Поэт, который верит, что «видит Бог, есть музыка над нами» в современной действительности оказывается чуть ли не предателем.

Двурушник я, с двойной душой.

Я ночи друг, я дня застрельщик.

Он пробует найти то общее, что объединяет его с сегодняшними хозяевами улиц и площадей. То вне-социльаное, очень человеческое, что понятно и близко каждому.

Язык булыжника мне голубя понятней,

Здесь камни – голуби, дома – как голубятни…

Здесь клички месяцам давали как котятам,

И молоко и кровь давали нежным львятам,

А подрастут они – то разве года два

Держалась на плечах большая голова…

Мне трудно говорить: не видел ничего,

Но все-таки скажу: я помню одного,

Он лапу поднимал, как огненную розу,

И как ребенок всем показывал занозу,

Его не слушали; смеялись кучера,

И грызла яблоки, с шарманкой, детвора,

Афиши клеили, и ставили капканы,

И пели песенки, и жарили каштаны,

И светлой улицей, как просекой прямой,

Летели лошади из зелени густой.

Внешняя тема стихотворения – французская история и революция. Внутренняя – боль львенка. На двух уровнях, и внешнем, и внутреннем, Мандельштам пытается пробиться к своему новому читателю. Тема революции – дань времени. А про львенка, казалось бы, должно быть понятно любому: «Он лапу поднимал, как огненную розу, / И как ребенок всем показывал занозу…» — это должно найти отклик в сердце любого человеческого существа.

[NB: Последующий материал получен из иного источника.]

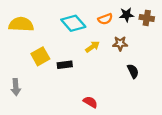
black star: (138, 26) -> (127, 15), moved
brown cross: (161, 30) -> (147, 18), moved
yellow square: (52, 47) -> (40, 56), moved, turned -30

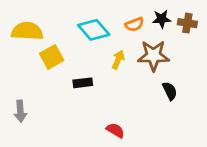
brown star: (120, 43) -> (153, 56), size x1.6
yellow arrow: (92, 47) -> (118, 60), turned -32
yellow square: (40, 56) -> (52, 57), moved

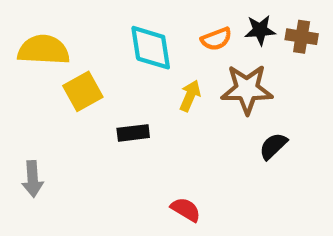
cyan diamond: (94, 30) -> (151, 48), turned 32
black semicircle: (170, 91) -> (273, 146), turned -108

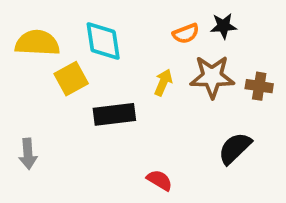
brown cross: (302, 37) -> (259, 86), moved
cyan diamond: (151, 48) -> (103, 41), moved
black rectangle: (133, 133) -> (114, 114), size x1.5
black semicircle: (273, 146) -> (235, 148), moved, size x1.4

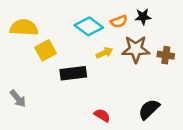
cyan diamond: (103, 41) -> (89, 26), moved, turned -44
yellow arrow: (163, 82) -> (104, 53), turned 42
black semicircle: (235, 148) -> (149, 109), moved
gray arrow: (28, 154) -> (18, 98), turned -36

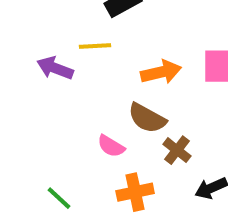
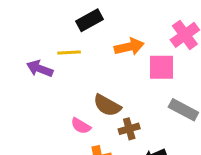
orange arrow: (161, 72) -> (129, 47), moved
brown cross: (177, 150) -> (129, 129), turned 36

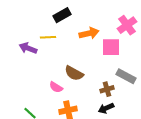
brown cross: (129, 129) -> (107, 89), moved

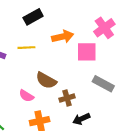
yellow line: (48, 37) -> (26, 48), moved
brown cross: (107, 89) -> (67, 98), moved

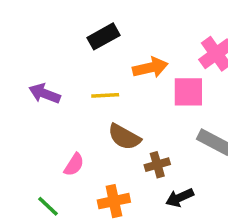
yellow line: (26, 48) -> (105, 95), moved
pink semicircle: (26, 96) -> (74, 165), moved, turned -88

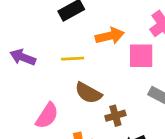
pink semicircle: (74, 165) -> (47, 116), size x1.4

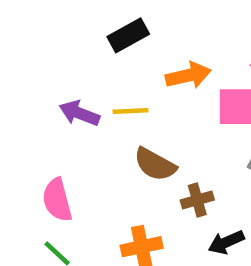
purple arrow: (23, 57) -> (79, 113), moved
pink semicircle: (47, 116) -> (57, 200), moved, turned 132

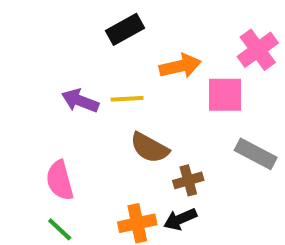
black arrow: (226, 242) -> (180, 219), moved

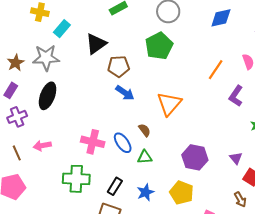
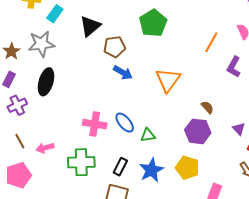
brown semicircle: (145, 130) -> (207, 107), moved
pink arrow: (42, 146) -> (45, 148), moved
blue star: (146, 192) -> (151, 170), size x1.4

В этом стихотворении и в следующем, посвященном процессу дарения имени («Как тельце маленькое крылышком…»), Мандельштам словно решил вывернуть свою душу до конца, сделав предельно конкретным каждое душевное переживание. Из всего корпуса стихотворений Мандельштама, только в этих двух нет ни одной кинестетической номинализации, органичных лирике поэта («тяжесть», «тоска», «печаль», «твердыня», «паденье», «мощь», «робость», «опьяненье», «боль», «твердь», «истома», «холод», «радость», «испуг», «сомненье», «ласка», «связь», «обида» и т.д.) Никогда больше Мандельштам такого себе не позволял. Это противоречило всему складу его психического устройства.  Даже эта одна попытка обошлась ему очень дорого. Он понял, что молить о «жалости и милости» —  не достойно. И назвал свою тоскующую мольбу о сочувствии «простой песенкой о глиняных обидах».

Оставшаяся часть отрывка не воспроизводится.